» Excerpted data
BEGIN
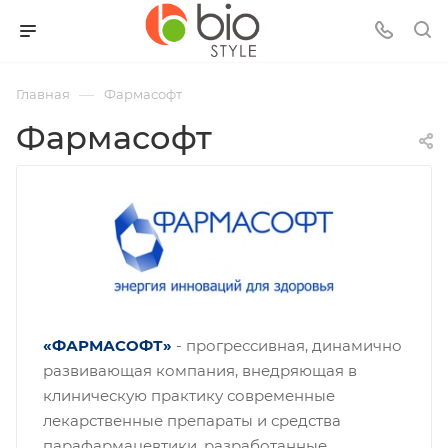
—
Главная
Фармасофт
Фармасофт
«ФАРМАСОФТ»
- прогрессивная, динамично
развивающая компания, внедряющая в
клиническую практику современные
лекарственные препараты и средства
парафармацевтики, разработанные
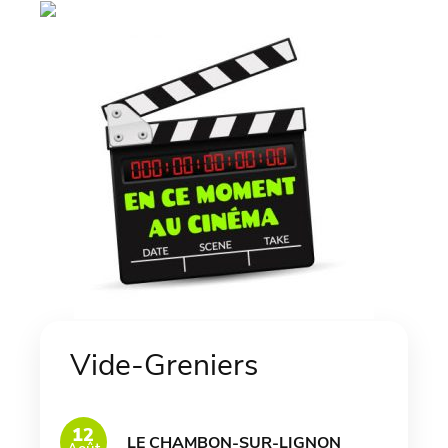
Vide-Greniers
12
LE CHAMBON-SUR-LIGNON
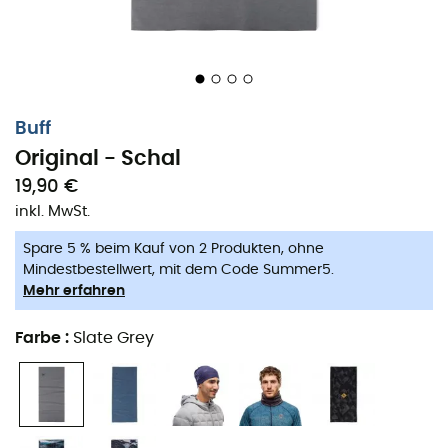
Buff
Original - Schal
19,90 €
inkl. MwSt.
Spare 5 % beim Kauf von 2 Produkten, ohne
Mindestbestellwert, mit dem Code Summer5.
Mehr erfahren
Der
Original Schal
, entworfen von der Marke
Buff
, ist ein
Farbe
:
Slate Grey
Muss in deiner Sportgarderobe.
Multifunktional
, du
kannst selbst entscheiden, wie du ihn trägst, sei es als
traditioneller
Schal
oder als Mütze, Stirnband oder sogar
als Sturmhaube. Du wirst den
Original
von
Buff
bei all
deinen
Outdoor-Aktivitäten
mit hoher Intensität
END
» Prompt
Please report every line among the entries that includes "Original".

» Response
Original - Schal
Original Schal
Original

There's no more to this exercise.